Dataset content ::
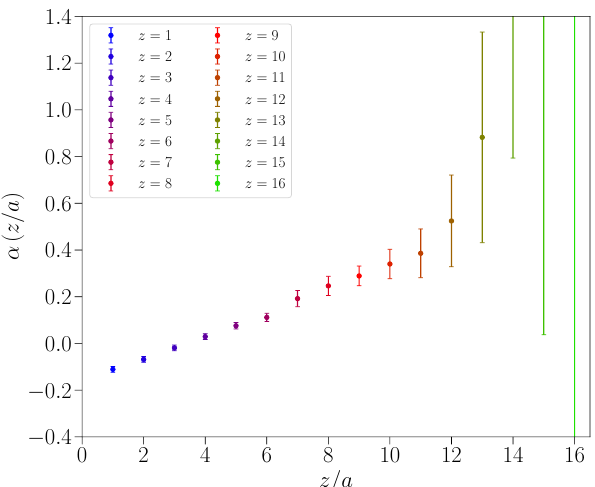
Figure 21. The fitted value of α as a function of z/a resulting from the cosine-transform of the model pseudo-PDF in eq. (5.1) fit to Re M (cid:0) ν, z 2 (cid:1) . The decrease of α with z/a is in agreement with expectations from the Altarelli-Parisi evolution of the pseudo-PDF. This dependence is however clearly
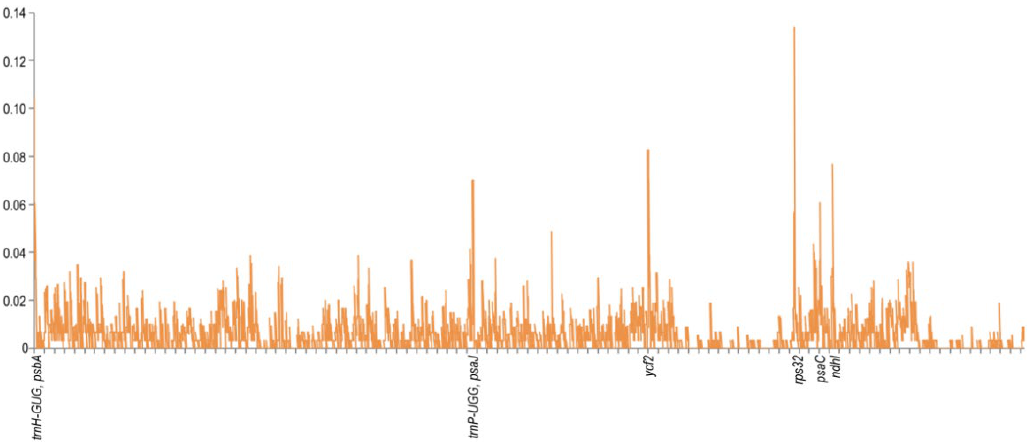
Figure 5. Comparison of the nucleotide variability (Pi) values among the seven species cp genomes. The Y-axis shows the Pi values; the X-axis shows the genes with high Pi values .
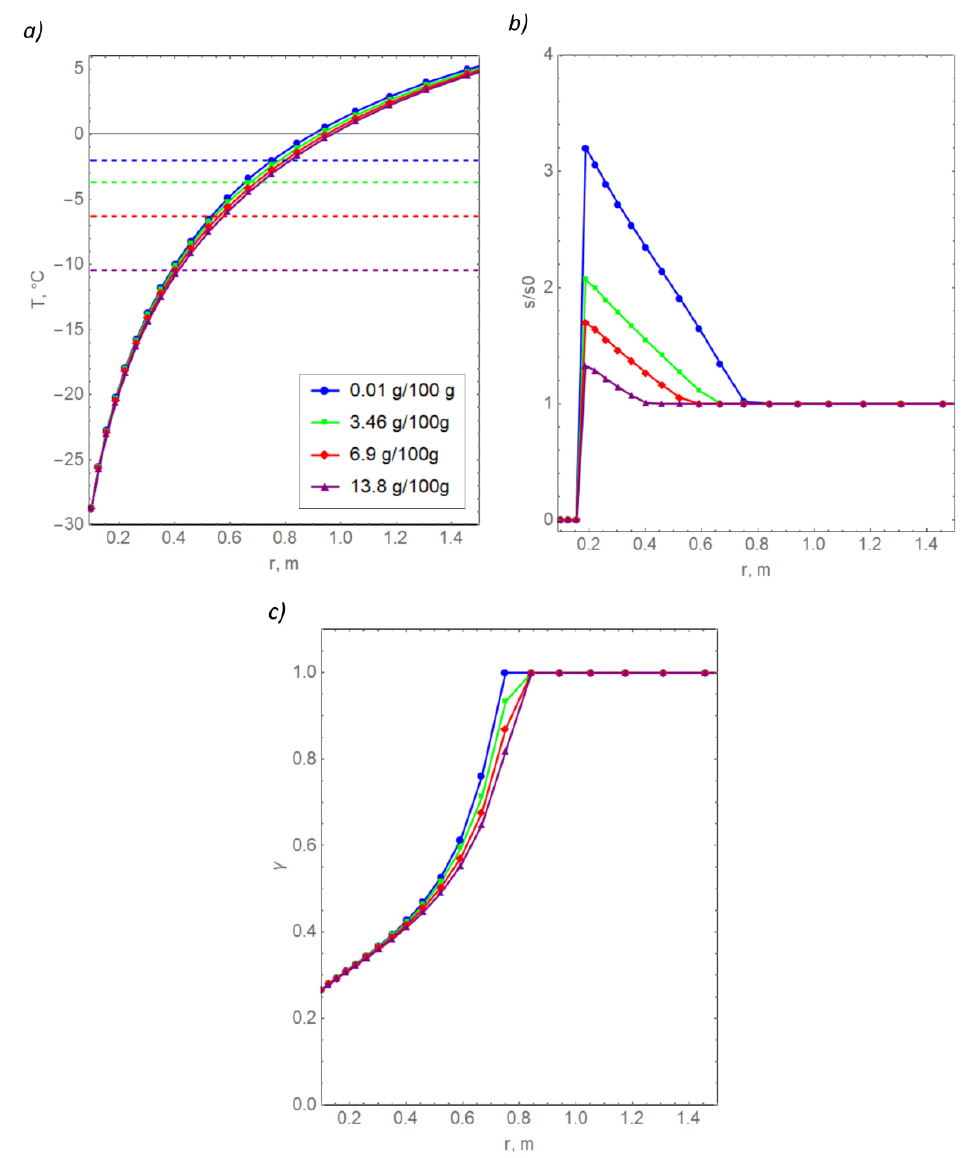
Figure 7. Radial distributions of temperature ( a ), salinity ( b ), and the volume fraction of unfrozen water ( c ) in clay for various values of initial salinity.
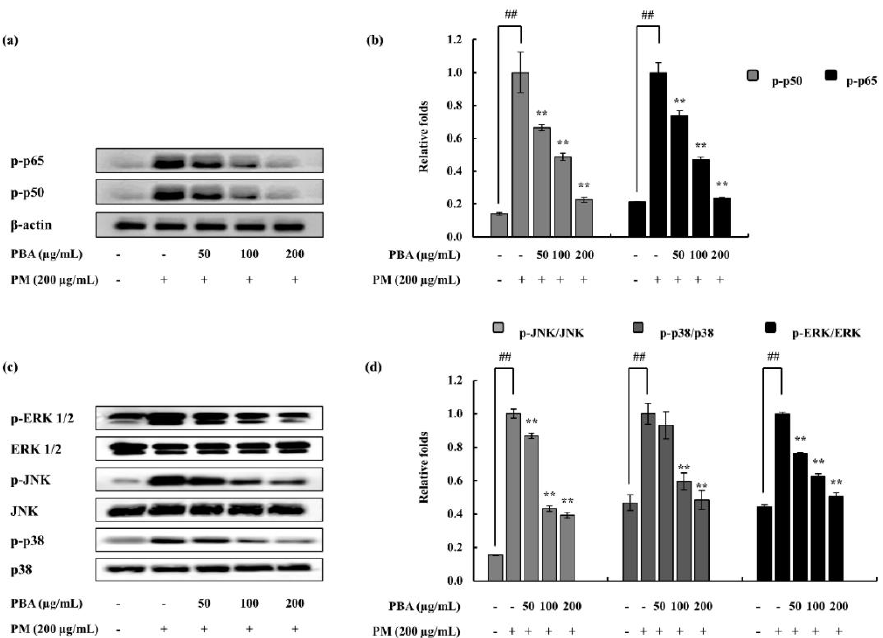
Figure 5. PM-induced HDF cells and co-treatment with PBA. ( a ) p50 and p65 in the cytosol, ( c ) p38, JNK, and ERK, data determined using Western blotting. Quantitative data were analyzed using ImageJ software ( b , d ). Results are expressed as the mean ± SD of three separate experiments. * p < 0.05 and ** p < 0.01. (# denotes significance compared to control while * represents significance compared to PM treated group). Table 2. Metal composition analysis.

Required action ::
The answer must consist of each line from the data that includes the string "values".

Response to the exercise ::
Figure 5. Comparison of the nucleotide variability (Pi) values among the seven species cp genomes. The Y-axis shows the Pi values; the X-axis shows the genes with high Pi values .
Figure 7. Radial distributions of temperature ( a ), salinity ( b ), and the volume fraction of unfrozen water ( c ) in clay for various values of initial salinity.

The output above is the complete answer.